Chinese media reports revealed a significant scientific achievement, stating that researchers at the China Institute of Atomic Energy have developed an artificial intelligence system capable of distinguishing between real nuclear warheads and decoy warheads used for deceptive purposes, with the aim of enhancing nuclear weapon verification mechanisms.
Although the original research paper cited in these reports has not been found, the available information indicates that researchers relied on constructing an artificial neural network trained with a vast amount of real nuclear data, along with data derived from simulations. During these simulations, researchers generated millions of virtual models of real nuclear warheads and decoys. Materials with specific radioactive properties were used to model real warheads, while materials such as low-enriched uranium, lead, and tungsten, known for their density and ability to mimic certain physical characteristics of real warheads without being nuclear, were used for the decoy models.

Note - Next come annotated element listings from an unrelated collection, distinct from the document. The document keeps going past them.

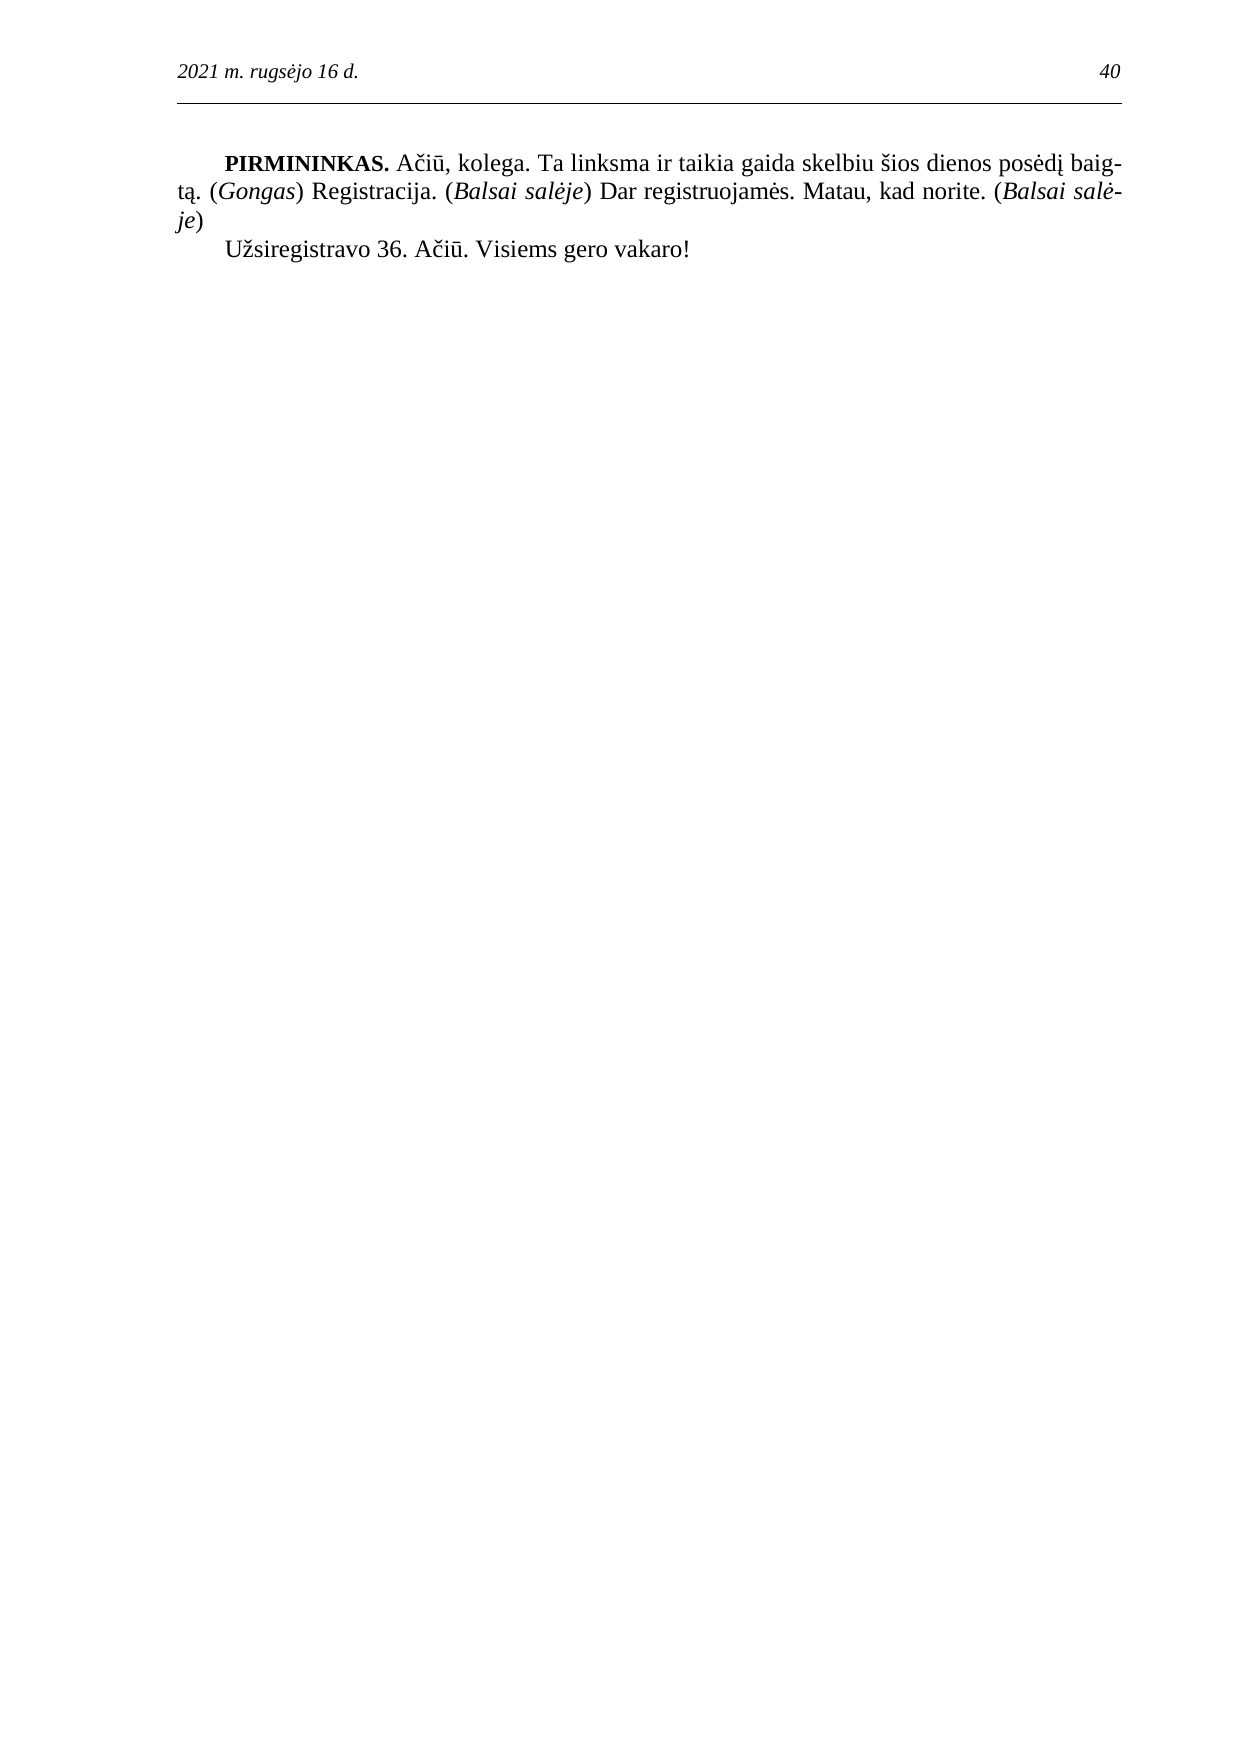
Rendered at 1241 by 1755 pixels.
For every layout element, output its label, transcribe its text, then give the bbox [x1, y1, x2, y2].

text Už­si­re­gist­ra­vo 36. Ačiū. Vi­siems ge­ro va­ka­ro! [177, 234, 1122, 263]
text PIRMININKAS. Ačiū, ko­le­ga. Ta links­ma ir tai­kia gai­da skel­biu šios die­nos po­sė­dį baig­tą. (Gon­gas) Re­gist­ra­ci­ja. (Bal­sai sa­lė­je) Dar re­gist­ruo­ja­mės. Ma­tau, kad no­ri­te. (Bal­sai sa­lė­je) [177, 148, 1122, 234]
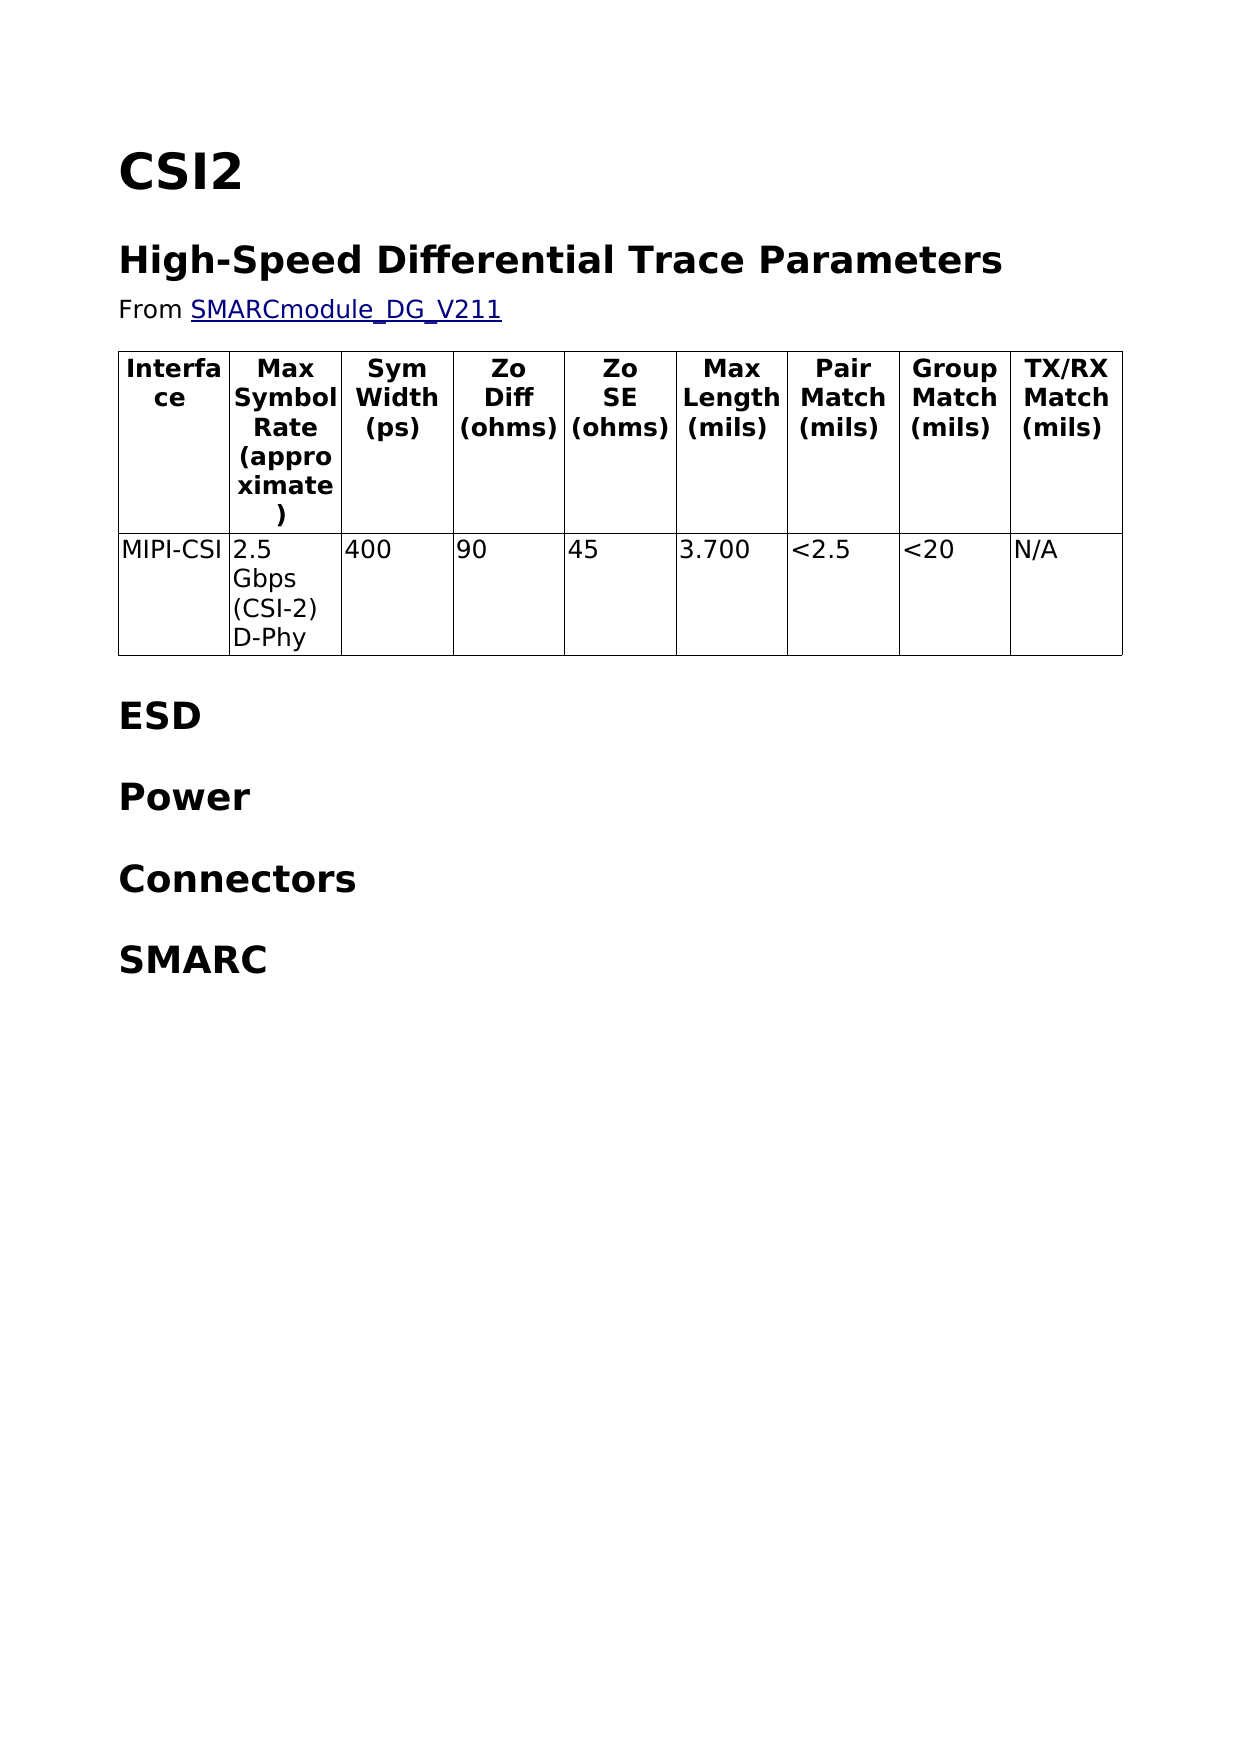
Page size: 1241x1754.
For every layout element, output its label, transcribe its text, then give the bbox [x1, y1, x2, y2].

subtitle High-Speed Differential Trace Parameters [118, 239, 1122, 282]
text From SMARCmodule_DG_V211 [118, 295, 1122, 324]
table_header Group Match (mils) [900, 352, 1010, 532]
subtitle CSI2 [118, 143, 1122, 201]
table_header TX/RX Match (mils) [1011, 352, 1122, 532]
subtitle Connectors [118, 857, 1122, 901]
table_header Zo SE (ohms) [565, 352, 676, 532]
table_cell 3.700 [677, 534, 787, 655]
table_cell N/A [1011, 534, 1122, 655]
table_header Max Symbol Rate (approximate) [230, 352, 341, 532]
table_cell <2.5 [788, 534, 899, 655]
subtitle SMARC [118, 938, 1122, 982]
table_header Max Length (mils) [677, 352, 787, 532]
table_header Sym Width (ps) [342, 352, 453, 532]
table_cell 45 [565, 534, 676, 655]
table_header Zo Diff (ohms) [454, 352, 564, 532]
subtitle Power [118, 776, 1122, 820]
table_cell MIPI-CSI [119, 534, 229, 655]
table_header Pair Match (mils) [788, 352, 899, 532]
table_cell 90 [454, 534, 564, 655]
subtitle ESD [118, 695, 1122, 738]
table_cell <20 [900, 534, 1010, 655]
table_cell 400 [342, 534, 453, 655]
table_cell 2.5 Gbps (CSI-2) D-Phy [230, 534, 341, 655]
table_header Interface [119, 352, 229, 532]
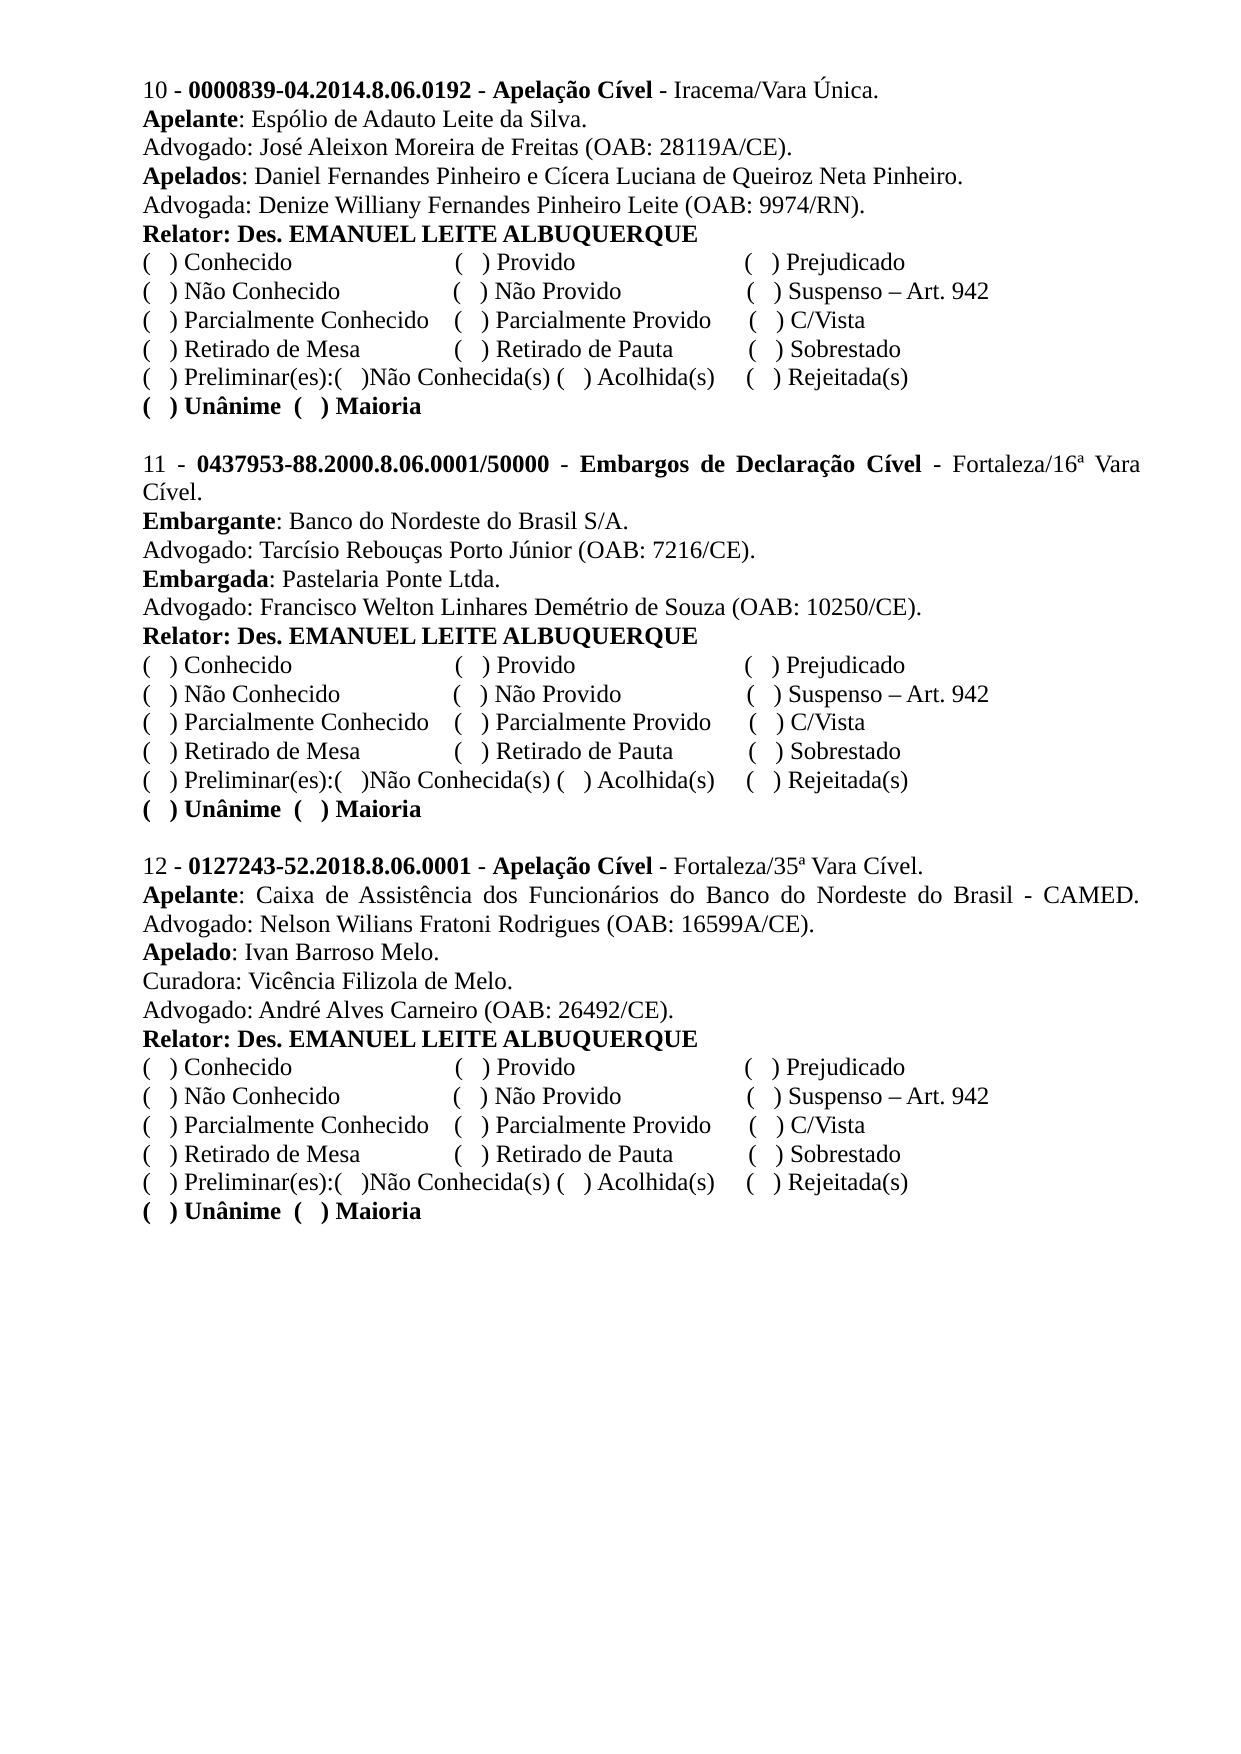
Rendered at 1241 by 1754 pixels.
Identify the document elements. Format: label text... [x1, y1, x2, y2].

The primary objective of these simulations was to identify the unique neutron radiation behavior of each material composition, as fissile nuclear materials emit distinct neutron radiation patterns. The AI system was then trained using deep learning algorithms to analyze the flow patterns and intensity of neutron radiation, allowing it to classify a given target as either a real nuclear weapon or a decoy lacking active nuclear components.
To enhance the model's accuracy and confirm its effectiveness, the research team tested the system with real-world experimental data. According to reports, they obtained radiation readings from actual nuclear weapons using highly sensitive neutron detectors. To ensure the confidentiality of these weapons' engineering designs, researchers placed a protective shield made of polyethylene with fine perforations. These perforations allow a sufficient amount of neutron radiation to pass through for measurement and analysis while preventing the disclosure of sensitive design details.
However, the system faces several operational challenges and limitations. It is not designed to distinguish nuclear warheads during their ballistic trajectory, but rather for close-range verification within arms control and disarmament treaty protocols, as its operation requires radiation detection devices to be near the examined object for accurate measurements. Additionally, detection accuracy may be negatively affected if the warhead is shielded with materials specifically designed to absorb neutrons.
Beyond technical challenges, the system also raises political and strategic concerns. The reliance on artificial intelligence for nuclear weapon verification sparks questions about transparency and trust between nations. Due to the nature of deep learning algorithms, the system may classify a weapon as nuclear or non-nuclear without being able to provide a clear and detailed explanation for its conclusion, a phenomenon known as the "black box" problem in AI. This ambiguity could pose a hurdle in international verification processes that demand high levels of certainty and interpretability.